Are you investigating anything? If you’re a police officer or a civilian investigator then the answer is, “Of course I am, what else do you think I do all day?”. And what is an investigation? It is a project. A project, as defined by the Project Management Institute, is a ‘temporary endeavour with a start and finish undertaken to create a unique product, service or result.’ You can take up the semantics, but while the finish may be a court date or ‘never’, this definition applies.
But you’re not a Project Manager. You haven’t been trained to manage projects. Well, you have been told how to conduct investigations (a bit), but you haven’t had it put to you as a project – to which Project Management method can (to some degree) be applied. But I’m not going to do that here – this article is about why projects fail, and therefore what challenges you can expect in investigations and other police work.

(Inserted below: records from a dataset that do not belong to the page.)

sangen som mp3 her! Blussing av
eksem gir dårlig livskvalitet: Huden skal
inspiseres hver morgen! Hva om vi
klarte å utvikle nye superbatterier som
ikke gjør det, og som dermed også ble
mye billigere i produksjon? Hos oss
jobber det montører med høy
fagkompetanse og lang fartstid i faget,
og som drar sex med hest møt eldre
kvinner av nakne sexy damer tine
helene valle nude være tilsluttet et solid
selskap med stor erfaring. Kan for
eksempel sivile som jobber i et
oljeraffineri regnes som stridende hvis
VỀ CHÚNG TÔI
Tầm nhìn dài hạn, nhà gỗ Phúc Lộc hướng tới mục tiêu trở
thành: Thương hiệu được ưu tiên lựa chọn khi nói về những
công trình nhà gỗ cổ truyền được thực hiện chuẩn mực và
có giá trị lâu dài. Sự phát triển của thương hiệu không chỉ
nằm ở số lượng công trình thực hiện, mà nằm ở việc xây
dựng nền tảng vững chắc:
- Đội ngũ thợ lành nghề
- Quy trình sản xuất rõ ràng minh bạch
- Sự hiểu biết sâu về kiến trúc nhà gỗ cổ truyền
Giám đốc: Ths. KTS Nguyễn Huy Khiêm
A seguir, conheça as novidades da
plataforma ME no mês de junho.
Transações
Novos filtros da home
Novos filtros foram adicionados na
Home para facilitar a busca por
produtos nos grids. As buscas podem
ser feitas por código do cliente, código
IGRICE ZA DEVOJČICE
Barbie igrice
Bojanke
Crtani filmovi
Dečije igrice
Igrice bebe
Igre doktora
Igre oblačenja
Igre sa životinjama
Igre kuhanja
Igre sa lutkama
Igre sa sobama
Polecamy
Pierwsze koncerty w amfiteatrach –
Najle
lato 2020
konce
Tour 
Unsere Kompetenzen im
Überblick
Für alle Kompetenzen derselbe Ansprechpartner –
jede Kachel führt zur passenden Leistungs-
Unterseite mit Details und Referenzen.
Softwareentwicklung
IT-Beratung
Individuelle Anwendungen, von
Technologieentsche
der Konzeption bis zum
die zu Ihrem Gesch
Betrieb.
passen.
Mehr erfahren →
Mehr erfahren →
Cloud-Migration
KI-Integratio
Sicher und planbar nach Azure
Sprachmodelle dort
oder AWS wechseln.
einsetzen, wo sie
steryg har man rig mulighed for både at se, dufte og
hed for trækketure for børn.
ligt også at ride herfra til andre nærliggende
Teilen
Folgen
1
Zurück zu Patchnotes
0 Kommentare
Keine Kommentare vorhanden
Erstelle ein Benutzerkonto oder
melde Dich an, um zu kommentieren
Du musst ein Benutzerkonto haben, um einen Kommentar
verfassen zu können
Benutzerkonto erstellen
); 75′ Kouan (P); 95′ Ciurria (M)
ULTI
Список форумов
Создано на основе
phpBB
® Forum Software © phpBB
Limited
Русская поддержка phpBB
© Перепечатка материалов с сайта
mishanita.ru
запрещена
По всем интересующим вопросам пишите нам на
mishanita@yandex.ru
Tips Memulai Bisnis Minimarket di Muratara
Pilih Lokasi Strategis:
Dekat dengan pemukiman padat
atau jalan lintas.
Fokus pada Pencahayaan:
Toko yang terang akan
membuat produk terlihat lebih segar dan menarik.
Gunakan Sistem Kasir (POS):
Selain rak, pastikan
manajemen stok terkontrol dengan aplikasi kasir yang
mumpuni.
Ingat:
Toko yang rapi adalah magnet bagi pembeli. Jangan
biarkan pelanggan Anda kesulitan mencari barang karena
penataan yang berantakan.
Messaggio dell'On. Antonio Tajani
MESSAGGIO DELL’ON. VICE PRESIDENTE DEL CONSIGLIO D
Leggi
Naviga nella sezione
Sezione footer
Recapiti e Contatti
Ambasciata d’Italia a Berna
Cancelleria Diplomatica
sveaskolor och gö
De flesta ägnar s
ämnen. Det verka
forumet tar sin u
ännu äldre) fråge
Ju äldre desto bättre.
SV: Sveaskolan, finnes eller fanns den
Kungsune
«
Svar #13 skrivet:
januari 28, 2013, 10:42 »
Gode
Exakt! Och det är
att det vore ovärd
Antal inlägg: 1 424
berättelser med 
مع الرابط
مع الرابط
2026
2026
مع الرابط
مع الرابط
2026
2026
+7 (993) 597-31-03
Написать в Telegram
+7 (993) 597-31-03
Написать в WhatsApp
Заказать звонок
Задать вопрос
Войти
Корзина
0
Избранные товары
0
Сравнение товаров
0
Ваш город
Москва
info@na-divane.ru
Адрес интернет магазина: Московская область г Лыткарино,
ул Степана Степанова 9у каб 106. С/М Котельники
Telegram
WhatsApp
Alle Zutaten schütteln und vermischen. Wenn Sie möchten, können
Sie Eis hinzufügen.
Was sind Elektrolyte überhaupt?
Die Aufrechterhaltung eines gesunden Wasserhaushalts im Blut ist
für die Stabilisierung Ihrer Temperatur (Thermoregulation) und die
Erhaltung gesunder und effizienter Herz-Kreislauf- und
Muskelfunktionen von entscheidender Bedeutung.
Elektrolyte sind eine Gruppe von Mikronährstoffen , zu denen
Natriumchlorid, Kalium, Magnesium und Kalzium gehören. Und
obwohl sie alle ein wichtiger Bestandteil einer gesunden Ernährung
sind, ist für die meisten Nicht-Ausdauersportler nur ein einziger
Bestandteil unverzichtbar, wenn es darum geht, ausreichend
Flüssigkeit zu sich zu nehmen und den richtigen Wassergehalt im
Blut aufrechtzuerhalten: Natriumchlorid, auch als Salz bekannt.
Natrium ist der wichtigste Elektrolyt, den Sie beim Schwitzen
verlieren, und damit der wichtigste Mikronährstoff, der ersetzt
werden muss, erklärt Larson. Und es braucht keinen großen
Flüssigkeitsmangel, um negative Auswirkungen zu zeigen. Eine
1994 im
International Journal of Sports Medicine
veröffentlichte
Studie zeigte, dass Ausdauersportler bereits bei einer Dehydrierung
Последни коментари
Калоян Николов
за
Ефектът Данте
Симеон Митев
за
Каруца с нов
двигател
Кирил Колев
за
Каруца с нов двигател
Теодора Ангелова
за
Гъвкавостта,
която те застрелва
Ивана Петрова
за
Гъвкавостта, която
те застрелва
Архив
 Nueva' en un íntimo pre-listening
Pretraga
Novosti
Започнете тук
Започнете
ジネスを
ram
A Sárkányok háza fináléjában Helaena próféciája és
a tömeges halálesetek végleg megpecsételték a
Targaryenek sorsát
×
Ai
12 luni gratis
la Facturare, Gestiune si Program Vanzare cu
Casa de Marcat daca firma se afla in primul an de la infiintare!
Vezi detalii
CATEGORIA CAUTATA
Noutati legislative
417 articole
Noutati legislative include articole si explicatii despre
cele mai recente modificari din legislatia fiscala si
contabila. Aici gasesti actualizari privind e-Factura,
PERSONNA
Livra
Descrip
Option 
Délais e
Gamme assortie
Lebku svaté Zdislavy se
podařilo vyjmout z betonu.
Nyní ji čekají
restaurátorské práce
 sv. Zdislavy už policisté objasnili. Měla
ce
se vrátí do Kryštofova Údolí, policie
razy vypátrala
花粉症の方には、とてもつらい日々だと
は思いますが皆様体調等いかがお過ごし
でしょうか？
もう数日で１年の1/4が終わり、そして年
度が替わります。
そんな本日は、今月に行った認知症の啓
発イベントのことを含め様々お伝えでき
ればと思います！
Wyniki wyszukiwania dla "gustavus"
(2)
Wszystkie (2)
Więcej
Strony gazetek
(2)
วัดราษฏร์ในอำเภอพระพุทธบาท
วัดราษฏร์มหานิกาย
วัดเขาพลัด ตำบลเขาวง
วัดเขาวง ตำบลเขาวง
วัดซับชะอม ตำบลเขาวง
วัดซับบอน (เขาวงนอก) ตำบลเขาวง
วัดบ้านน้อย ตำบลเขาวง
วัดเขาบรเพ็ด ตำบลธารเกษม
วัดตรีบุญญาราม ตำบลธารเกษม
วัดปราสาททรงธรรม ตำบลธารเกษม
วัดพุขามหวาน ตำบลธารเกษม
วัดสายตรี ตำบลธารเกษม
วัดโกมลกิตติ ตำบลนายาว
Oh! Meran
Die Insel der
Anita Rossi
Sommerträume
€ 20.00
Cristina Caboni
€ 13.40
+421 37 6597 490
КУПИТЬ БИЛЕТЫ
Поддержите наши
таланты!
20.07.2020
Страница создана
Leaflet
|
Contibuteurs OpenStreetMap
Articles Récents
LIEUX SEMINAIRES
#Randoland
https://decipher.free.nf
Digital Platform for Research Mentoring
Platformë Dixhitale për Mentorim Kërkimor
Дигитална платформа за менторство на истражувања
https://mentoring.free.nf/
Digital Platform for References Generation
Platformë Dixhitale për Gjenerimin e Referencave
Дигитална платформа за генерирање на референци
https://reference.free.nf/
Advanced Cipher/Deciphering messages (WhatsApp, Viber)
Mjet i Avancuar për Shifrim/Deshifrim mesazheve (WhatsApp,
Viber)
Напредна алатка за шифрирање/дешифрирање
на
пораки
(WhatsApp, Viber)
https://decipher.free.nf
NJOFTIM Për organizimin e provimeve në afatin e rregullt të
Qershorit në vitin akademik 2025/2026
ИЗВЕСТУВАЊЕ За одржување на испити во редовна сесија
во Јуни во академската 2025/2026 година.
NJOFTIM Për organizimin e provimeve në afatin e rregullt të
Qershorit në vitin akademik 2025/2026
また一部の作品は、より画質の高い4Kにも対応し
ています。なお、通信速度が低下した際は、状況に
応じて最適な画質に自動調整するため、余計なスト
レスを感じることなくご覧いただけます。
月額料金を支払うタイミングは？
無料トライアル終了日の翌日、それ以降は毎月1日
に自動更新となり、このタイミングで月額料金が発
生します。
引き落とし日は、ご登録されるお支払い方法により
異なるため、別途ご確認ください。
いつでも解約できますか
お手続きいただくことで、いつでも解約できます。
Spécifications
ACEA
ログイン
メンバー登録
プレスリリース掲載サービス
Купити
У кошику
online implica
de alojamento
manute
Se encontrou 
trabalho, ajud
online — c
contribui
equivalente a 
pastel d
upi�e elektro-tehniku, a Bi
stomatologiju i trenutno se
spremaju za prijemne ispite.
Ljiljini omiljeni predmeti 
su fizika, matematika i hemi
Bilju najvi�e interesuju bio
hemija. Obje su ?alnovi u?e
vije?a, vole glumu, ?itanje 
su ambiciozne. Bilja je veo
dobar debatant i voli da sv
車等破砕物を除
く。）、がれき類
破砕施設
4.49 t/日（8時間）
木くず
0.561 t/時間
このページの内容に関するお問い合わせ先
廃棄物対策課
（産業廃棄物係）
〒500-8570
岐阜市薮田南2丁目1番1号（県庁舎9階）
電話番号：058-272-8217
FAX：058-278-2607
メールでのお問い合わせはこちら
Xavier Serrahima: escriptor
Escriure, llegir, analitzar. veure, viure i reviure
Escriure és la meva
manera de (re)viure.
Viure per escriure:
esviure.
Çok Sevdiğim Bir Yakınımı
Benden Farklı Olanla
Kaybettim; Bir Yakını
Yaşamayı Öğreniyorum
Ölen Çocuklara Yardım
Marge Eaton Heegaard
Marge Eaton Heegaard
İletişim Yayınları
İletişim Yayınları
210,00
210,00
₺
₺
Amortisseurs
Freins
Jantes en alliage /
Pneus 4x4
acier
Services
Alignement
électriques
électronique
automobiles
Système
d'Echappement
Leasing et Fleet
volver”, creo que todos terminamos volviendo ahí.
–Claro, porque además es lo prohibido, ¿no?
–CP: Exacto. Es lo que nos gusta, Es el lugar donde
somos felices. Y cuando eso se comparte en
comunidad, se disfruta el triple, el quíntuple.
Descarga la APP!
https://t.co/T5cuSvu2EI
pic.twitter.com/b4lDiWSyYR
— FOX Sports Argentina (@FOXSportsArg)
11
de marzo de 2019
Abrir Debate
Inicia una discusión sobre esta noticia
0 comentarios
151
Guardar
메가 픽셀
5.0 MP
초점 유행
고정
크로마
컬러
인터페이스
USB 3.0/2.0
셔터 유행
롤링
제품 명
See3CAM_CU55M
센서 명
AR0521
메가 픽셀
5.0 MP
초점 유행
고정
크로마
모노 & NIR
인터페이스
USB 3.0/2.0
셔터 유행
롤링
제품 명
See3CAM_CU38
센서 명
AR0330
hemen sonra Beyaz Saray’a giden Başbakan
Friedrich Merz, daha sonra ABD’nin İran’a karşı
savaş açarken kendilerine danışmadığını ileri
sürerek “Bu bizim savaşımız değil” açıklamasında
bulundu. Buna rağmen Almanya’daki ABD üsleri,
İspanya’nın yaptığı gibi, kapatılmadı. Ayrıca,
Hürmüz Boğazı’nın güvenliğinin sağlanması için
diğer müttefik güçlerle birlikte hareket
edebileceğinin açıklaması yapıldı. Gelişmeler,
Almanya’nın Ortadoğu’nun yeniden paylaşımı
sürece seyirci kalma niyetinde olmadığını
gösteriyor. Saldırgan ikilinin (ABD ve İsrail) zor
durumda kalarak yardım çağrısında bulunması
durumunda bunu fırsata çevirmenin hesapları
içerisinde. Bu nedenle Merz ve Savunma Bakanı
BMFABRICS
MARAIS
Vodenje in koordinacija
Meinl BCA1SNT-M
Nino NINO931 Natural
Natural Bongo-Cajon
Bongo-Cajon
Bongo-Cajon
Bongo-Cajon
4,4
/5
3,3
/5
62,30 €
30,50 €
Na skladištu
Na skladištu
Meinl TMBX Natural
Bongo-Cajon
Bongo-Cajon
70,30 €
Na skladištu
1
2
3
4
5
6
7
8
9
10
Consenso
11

The challenges are routine. They happen in all projects. They include but are not restricted to:
Lack of communication – over-reliance on immediate responses to e-mail for a start. We used to use the phone, and although we now have one at our hands all the time we still tend to communicate through a medium that invites delay. Not to mention that it creates a HUGE disclosure nightmare…… Clarity in demands is an essential skill.
Unrealistic timelines – everything in policing has an artificial, poorly considered deadline. All paper must be submitted by the end of a tour, even if it isn’t going anywhere else for 3 days over a weekend.
Too many competing priorities – there is a huge difference in prioritisation capability between the front line and a specialist department, but their approaches are pretty much expected to be the same.
Poor planning – precisely because there are too many priorities, managing them is a problem. Particularly as (my beef here) no one is taught how to manage them. They are just expected to do that.
It is true that we have Standard Operating Procedures, which outline actions that we undertake that smooth the flow – do this, then that, consider this, dismiss that, and so on. But these SOPs are a template within which the aforementioned challenges arise. No SOP can address every problem, and new problems create new SOPs for the next job, which creates its own challenges ad infinitum.
All that said, though, there are some things an individual can do to mitigate all the above challenges.
Communication – use the phone, backed up by other media. Set a task, explain the expectation, agree deadlines based on two-way communication and respect for each others’ needs. (Chapter 12)
Competing priorities – objectively look at the competing tasks and assess them properly. Use Must, Should and Could assessment, and act accordingly. And be willing to do those Coulds in the gaps between the Musts and Shoulds, when you can (as outlined in the book), because they never, ever go away. (Chapter 4)
Timelines – understand the systems within which the timelines exist and use that knowledge. Plan that ‘over the weekend’ paperwork for arrival in the post tray for Monday, if doing it on Friday is a challenge. (Chapter 11)
Planning – learn to manage your time. No one teaches this properly, so invest some time and money and learn some methods for ensuring you can do and be your best as much as possible. People who say, “I don’t have time” frequently do so while chatting at the proverbial water fountain. (Chapter 18 and all the others, too.)
And if you really want to delve more deeply, read about Project Management Method. You might find that doing so frees up time so you can spend a bit more stress-free time on Wants while getting the Musts (etc) done effectively and efficiently.